Mechanisms everywhere
At the beginning of September, we had another (already 6th) Kazimierz Naturalism Workshop in Kazimierz Dolny, and yesterday I just got back from GAP7 and a after-GAP7 workshop on reductionism, explanation and metaphors in philosophy of mind. Though contrary to your expectations, Carl Craver wasn't talking about mechanisms in Kazimierz but on moral psychology, many speakers really used the new mechanism framework. Somehow connected to this is the fact that more and more philosophers are skeptical about intrinsic properties without causal powers: while it was immensely popular to talk on qualia as intrinsic properties, and then wonder why they seem to be epiphenomenal (which, on most definitions of 'intrinsic', was simply related to their intrinsicness). This showed both in Kazimierz and in Bremen: Tim Crane was vindicating our everyday talk of persons as having causal powers, Tadek Ciecierski and Michael Esfeld were showing that the notion of intrinsic property is not ontologically innocent, to say the least (Esfeld went as far as to defend a revised version of type-identity theory), Markus Eronen was showing, among other things, that Woodward's interventionist causation is hardly compatible with what Jaegwon Kim claims about mental causation... The framework of mechanisms was used directly by Andreas Bartels in Bremen and by a several speakers in Kazimierz. We also had some interesting discussions around the notion of realization with Tom Polger in Kazimierz and Robert Van Gulick in Bremen, and many doubts regarding multiple realizability - David Papineau was showing that higher-level laws in special sciences are not just disorderly connections as suggested by Fodor's picture but related to the functional design of the properties (again, this is quite in accord with the mechanistic thinking). I think that traditional discussions on reduction and emergence - and we had Alvaro Moreno talking on emergence, at least implicitly, in Kazimierz - take a new twist within the mechanistic framework.
In Kazimierz, we had also a very interesting debate on how formal and mathematical philosophy of mind should be with Ricardo Sanz, who was quite radical on the subject, and that is somehow related to the point made by Raphael van Riel in Bremen who claimed that you can recognize a lower-lever description by its higher 'resolution' and higher level of detail. Though I doubt that this difference between levels could be used to warrant asymmetry of reduction relation (I think that Stephan Hartmann was right to point out that the key is higher informativeness rather than levels per se), higher-level sciences are usually paying less attention to quantitative properties...

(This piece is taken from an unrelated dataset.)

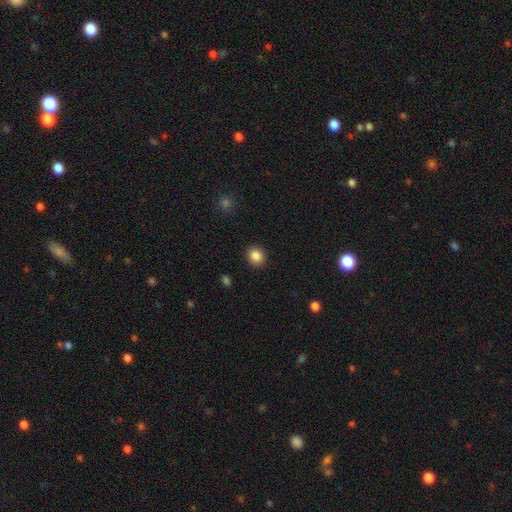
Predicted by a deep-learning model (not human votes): Smooth or featured? Predicted: smooth (p=0.87). How rounded? Predicted: round (p=0.79). Merging? Predicted: none (p=0.91).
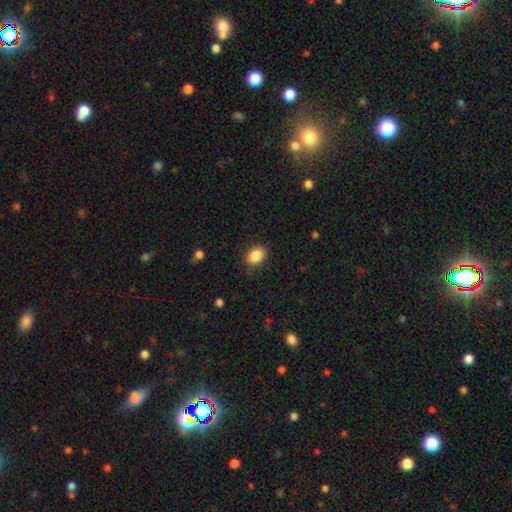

Reduction of higher levels of functional structure (Sanders a.o., 1975) is not the same as their reducibility. I believe we construct them in emerging recollection (triggered by the environment of which our senses are a part), possibly each moment anew, or keep them unchanged as long as we can because they are confirmed, as intuitions, by reality. Basically, the long and the short term therefore operate identically, by having our intuitions confirmed or denied, with cultural/social context only demanding or allowing less strict independence of these confirmations (levels of nepotism and cronyism). Learning from intervention by reality thus makes us realize or know what we sense instead of intuiting or sense what we know.